Notably, however, not all medical professionals appear to agree with this assessment. In 2021, Christopher Bailey, the Arts and Health lead at WHO, sent a letter to the "New Amsterdam" team thanking them for their creative work, writing, "[P]erhaps the most important aspect of the show, an aspect of health that we hold centrally to our mission, is the 'person centered' approach to health the show takes" (via Deadline).

In light of these conflicting perspectives, it is far from surprising that viewers similarly debate the plotlines of the series. Continue reading below to learn more about what fans find so unrealistic about "New Amsterdam."

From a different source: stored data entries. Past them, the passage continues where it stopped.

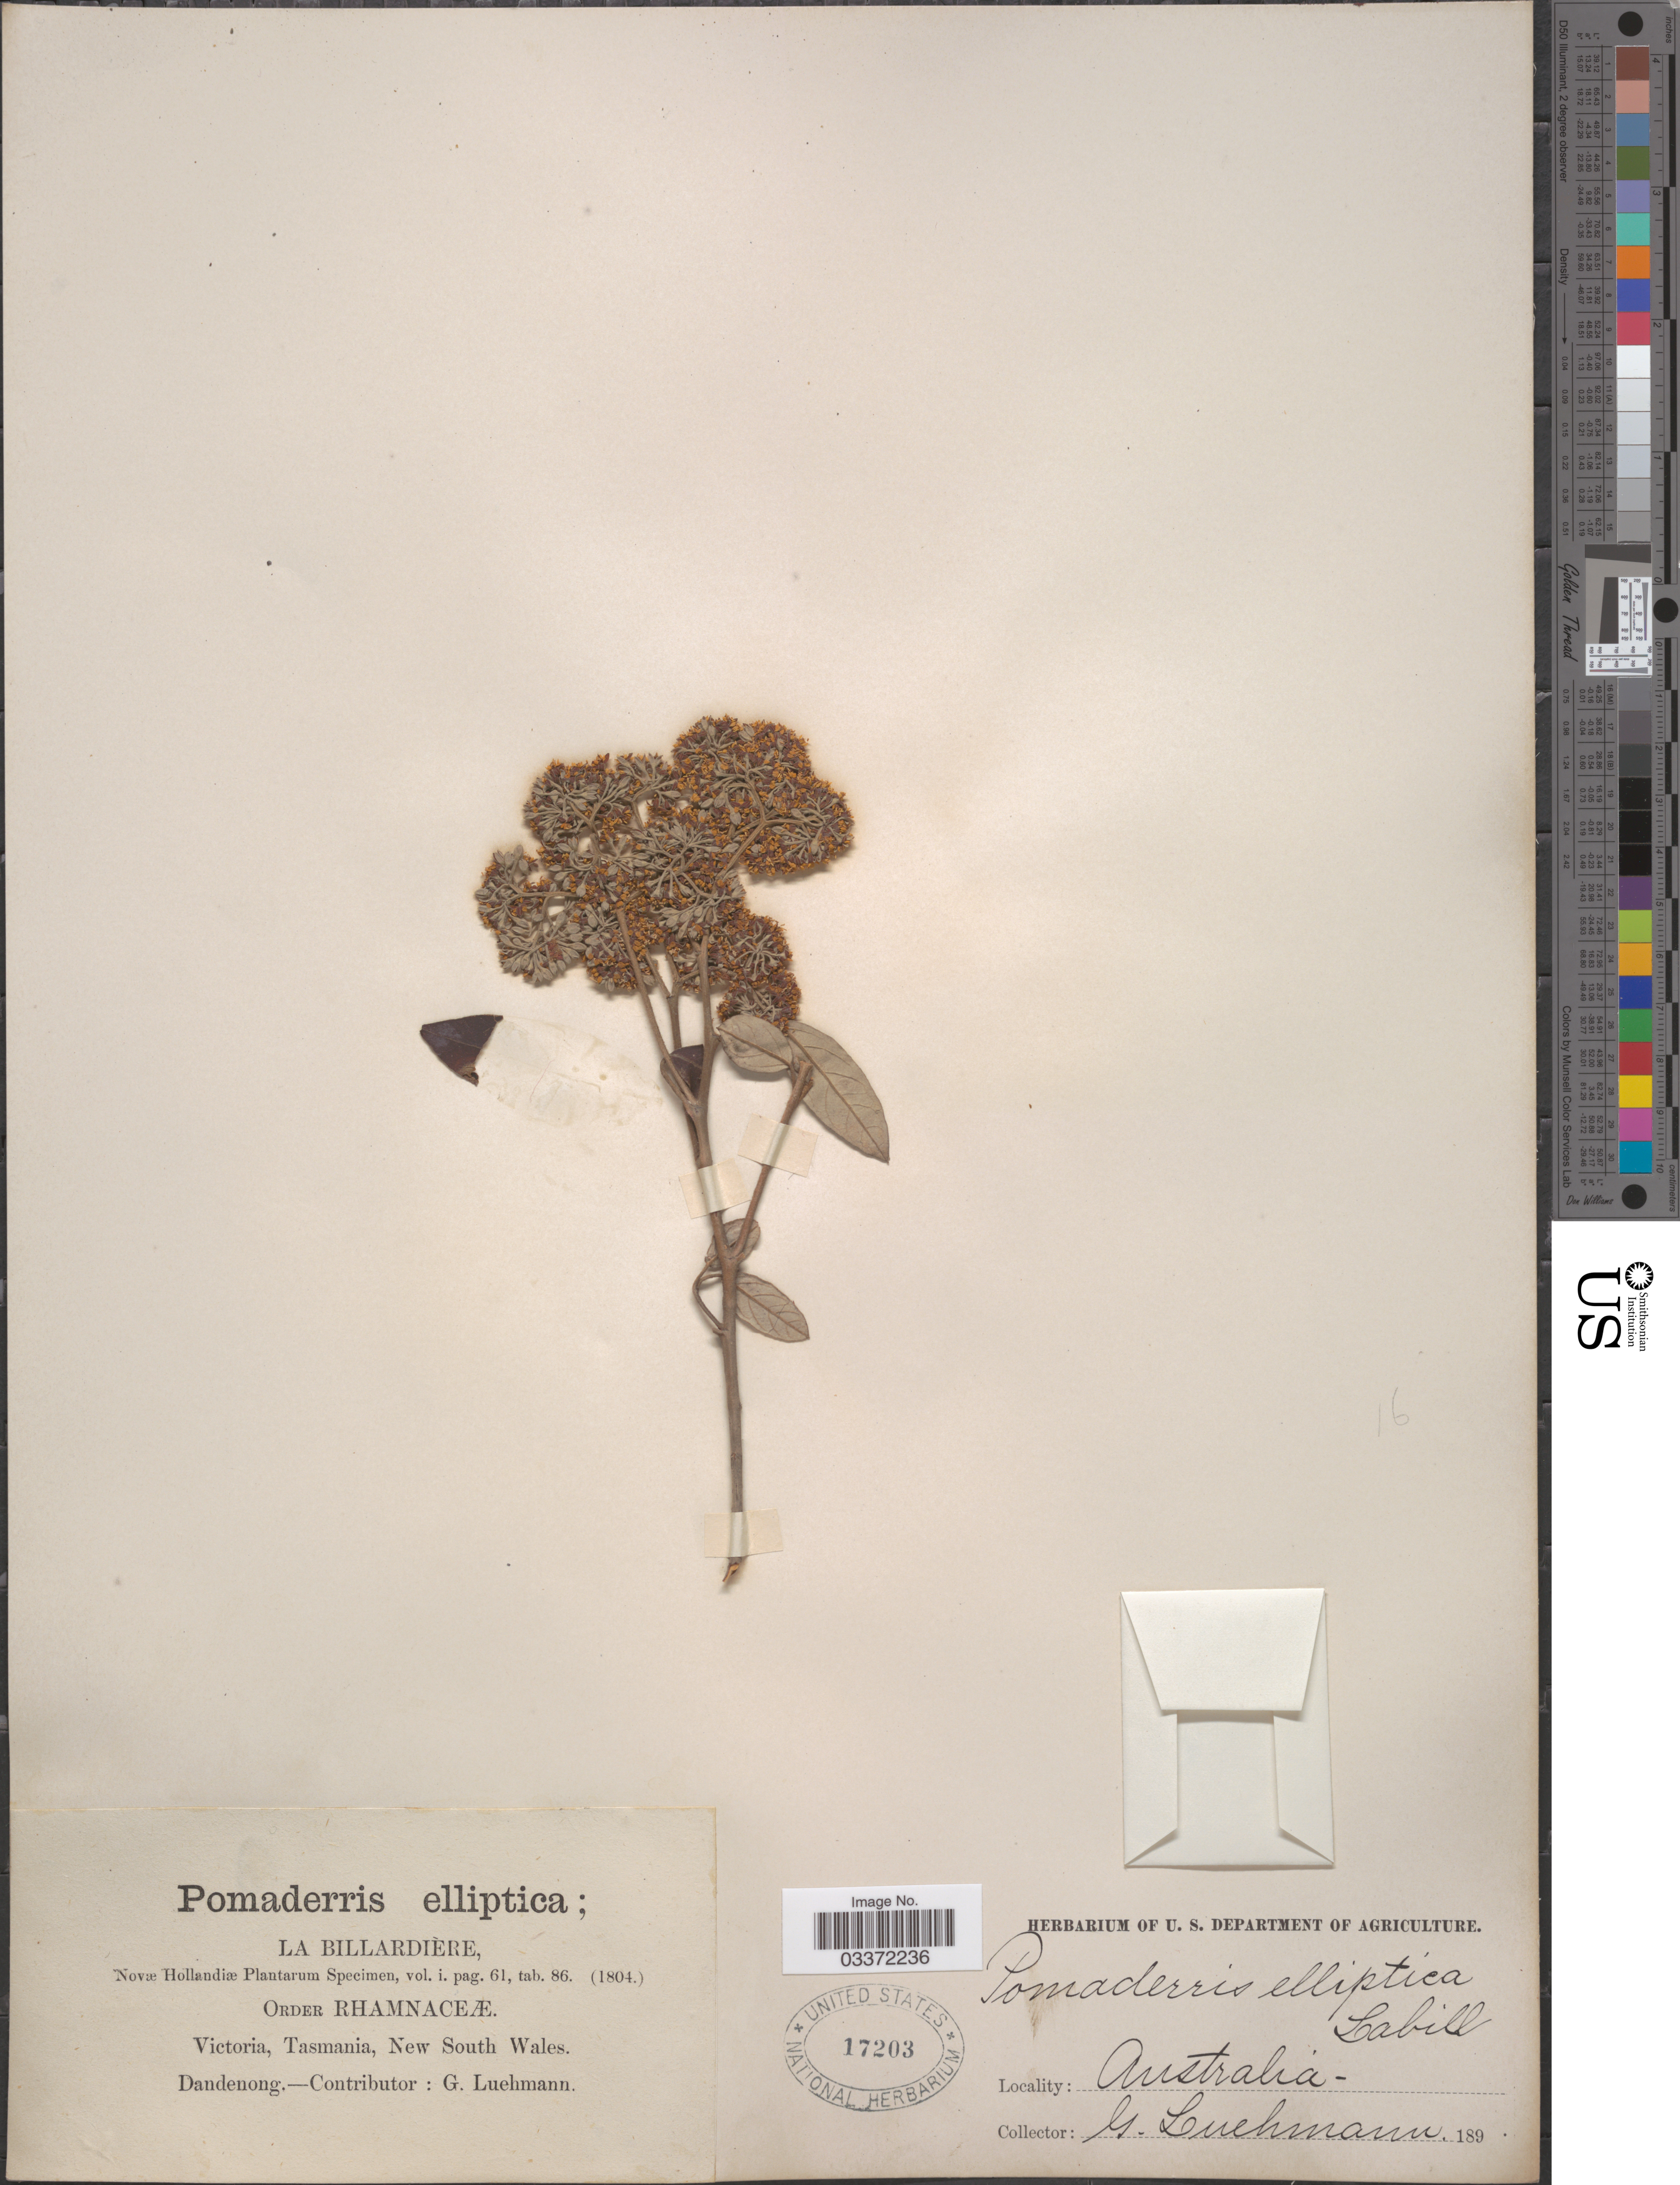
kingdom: Plantae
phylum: Tracheophyta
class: Magnoliopsida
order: Rosales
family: Rhamnaceae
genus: Pomaderris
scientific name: Pomaderris elliptica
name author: Labill.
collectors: G. Luehmann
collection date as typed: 189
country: Australia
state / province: Victoria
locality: Victoria, Tasmania, New South Wales.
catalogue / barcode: US 17203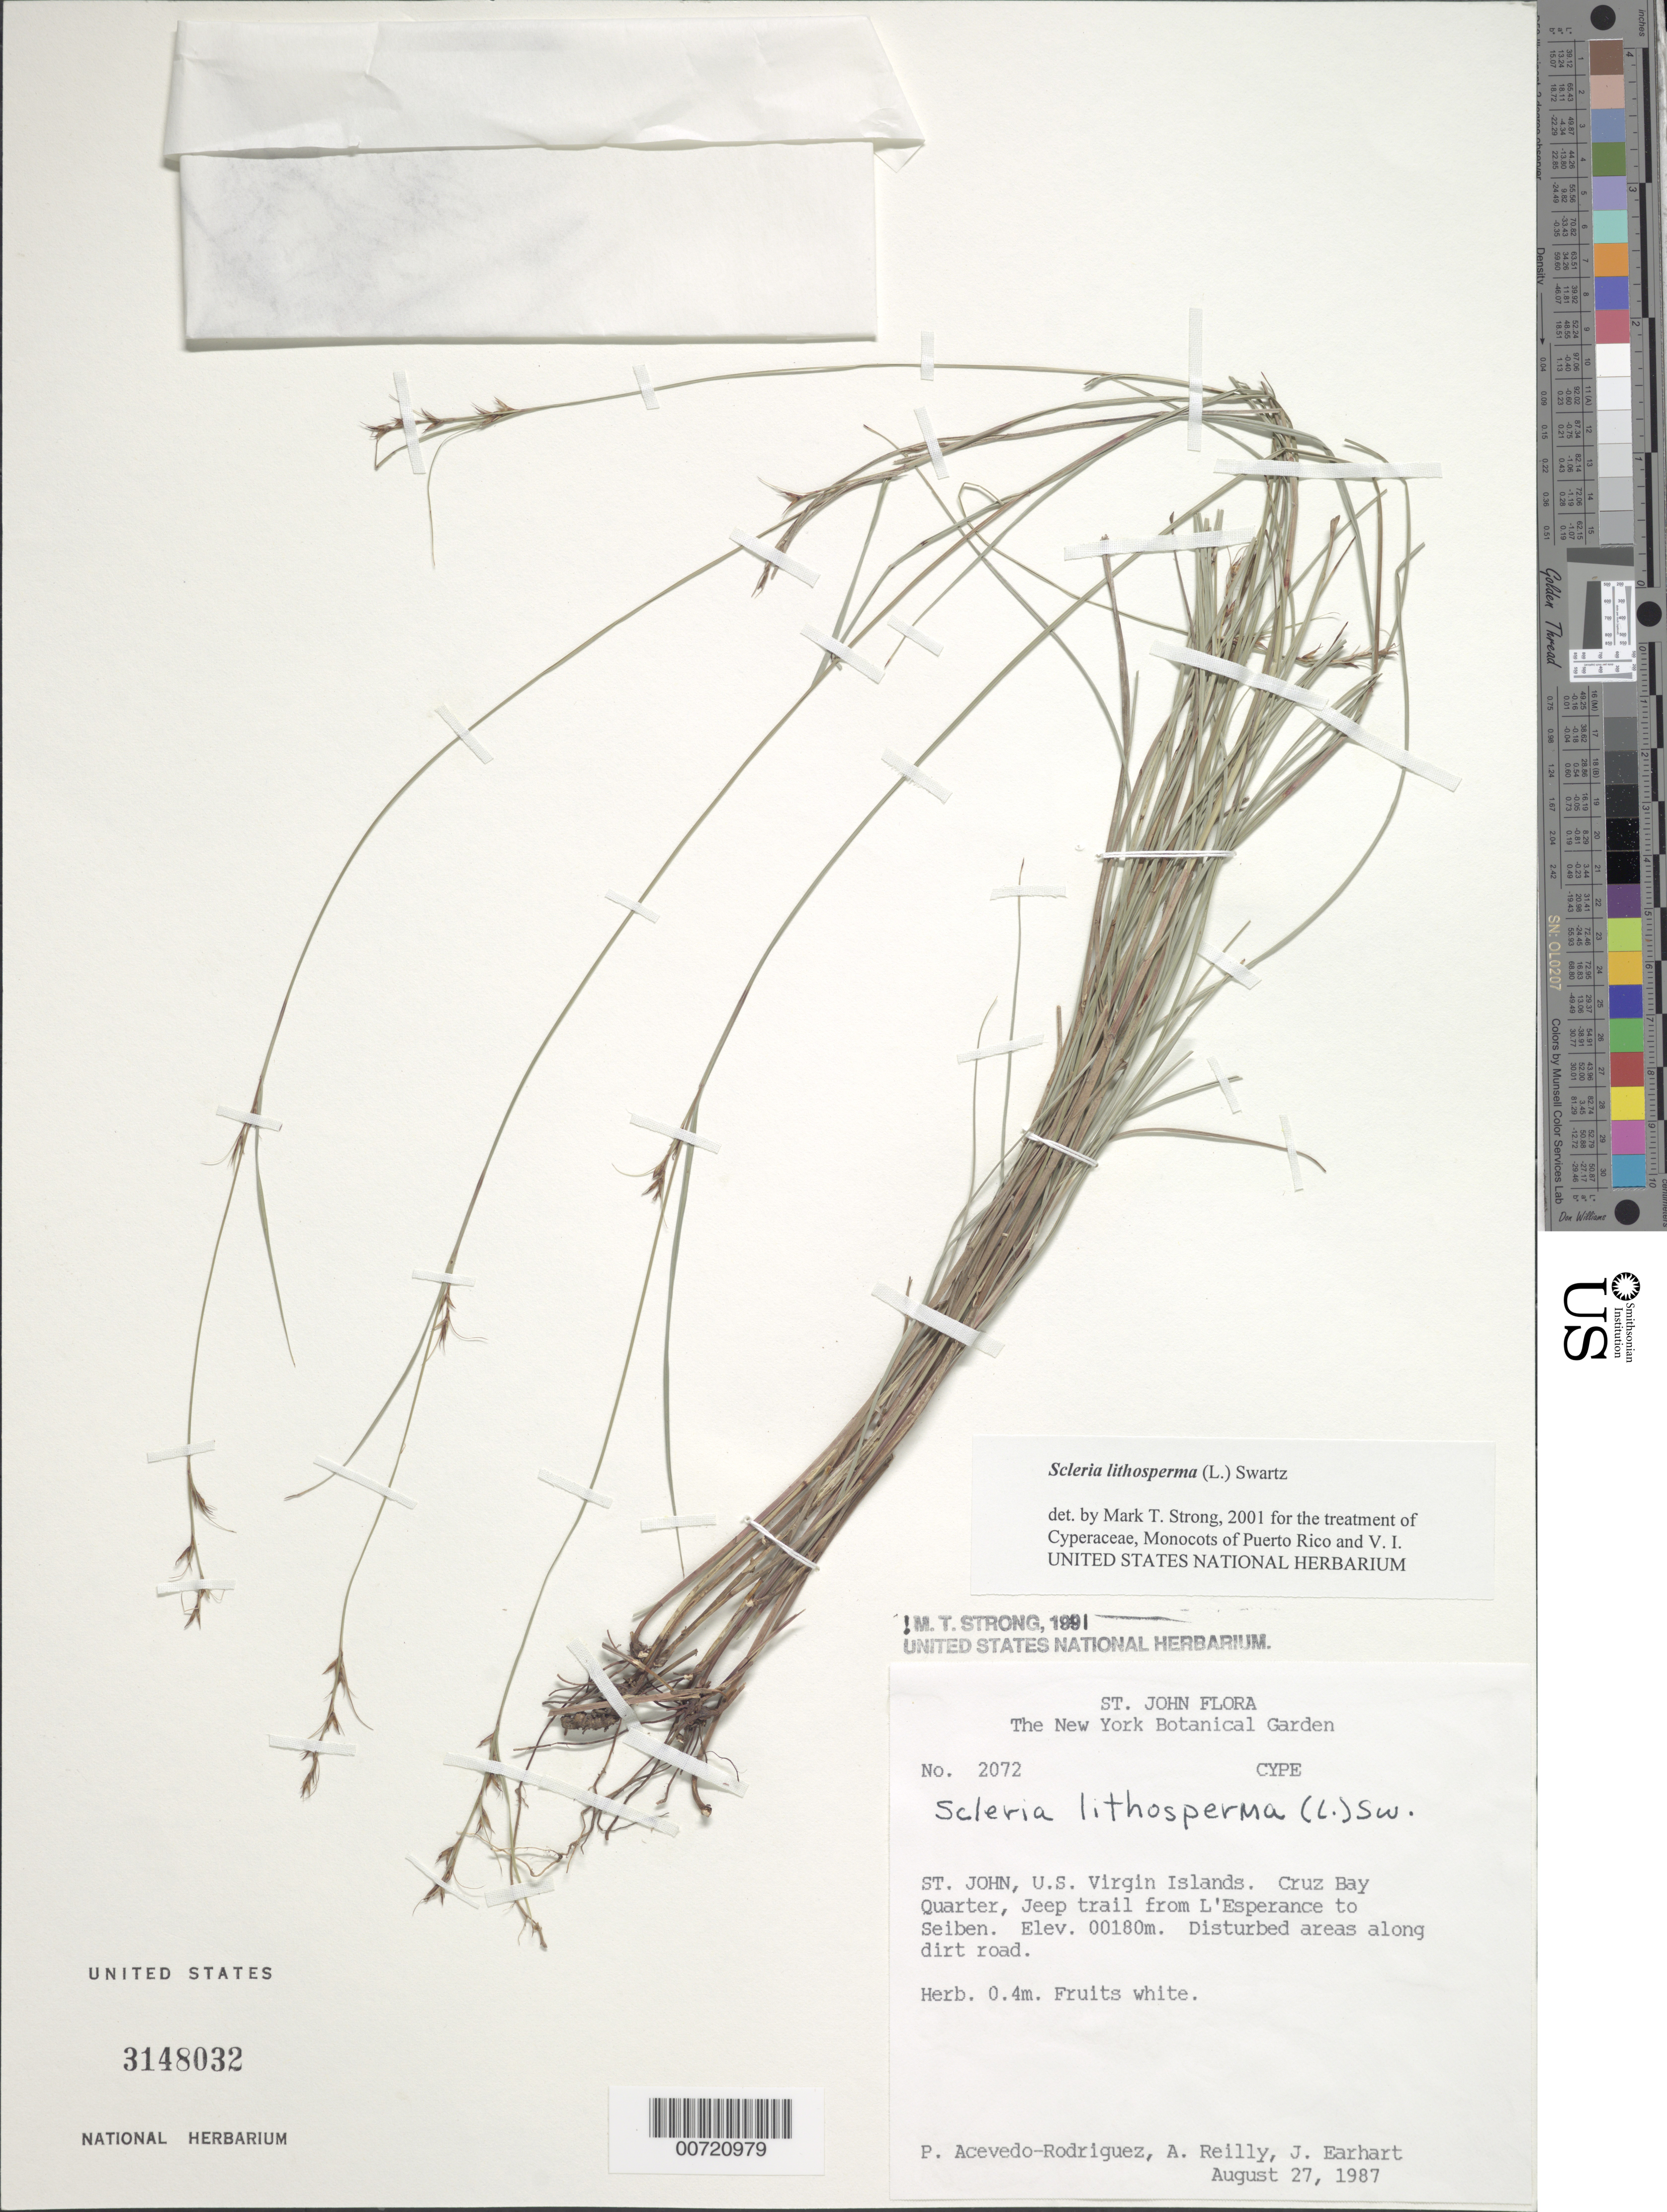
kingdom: Plantae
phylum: Tracheophyta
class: Liliopsida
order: Poales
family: Cyperaceae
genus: Scleria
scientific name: Scleria lithosperma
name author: (L.) Sw.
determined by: Strong, M. T., (US), Smithsonian Institution - National Museum of Natural History (UNITED STATES)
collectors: P. Acevedo-Rodr., A. Reilly & J. Earhart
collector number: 2072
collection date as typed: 27 Aug 1987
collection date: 1987-08-27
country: U.S. Virgin Islands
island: St. John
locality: Cruz Bay Quarter; Jeep trail from L'Esperance to Seiben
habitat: Disturbed areas along dirt road.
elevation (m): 180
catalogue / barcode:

Fans consider Max's actions in the hospital to be largely unrealistic

In a "New Amsterdam" Reddit thread, u/Frauenquote called into question the practicality of Max's goals, writing, "It's annoyingly [unrealistic] how Max changes the hospital's entire agenda every single episode." The same user added that the show's repetition has, ultimately, become tedious — particularly because patients only appear to exist to draw Max's attention to the blatant inequities within healthcare. In many episodes, Max somehow manages to supersede any and all obstacles and rework the hospital's errors, often within an expedited amount of time. U/ViolettheJerseyNun agreed, noting that while they were usually willing to suspend disbelief when watching fictional narratives, the show had (for them) pushed that suspension to the breaking point.

In contrast, some Redditors acknowledged the idealism of Max's actions, but also lauded the series for raising awareness about critical systemic flaws. As u/ParkMan73 argued, the series isn't solely focused on realism, but is also "trying to provoke thought." The user explained that while the show is knowingly unrealistic, [its] goal is to paint a picture of the sorts of changes that should be made in the real health care system, and thus broaden the Overton Window. Emphasizing the same point, u/AnmlBri wrote that, "Max's solutions to problems may not all be feasible, but at least they're ideas, and they just might be starting points that inspire something more realistic for someone in the real world."

In the end, it appears that the way "New Amsterdam" approaches its storytelling is similar to Max's overall exploits –- it motives some, and mystifies others.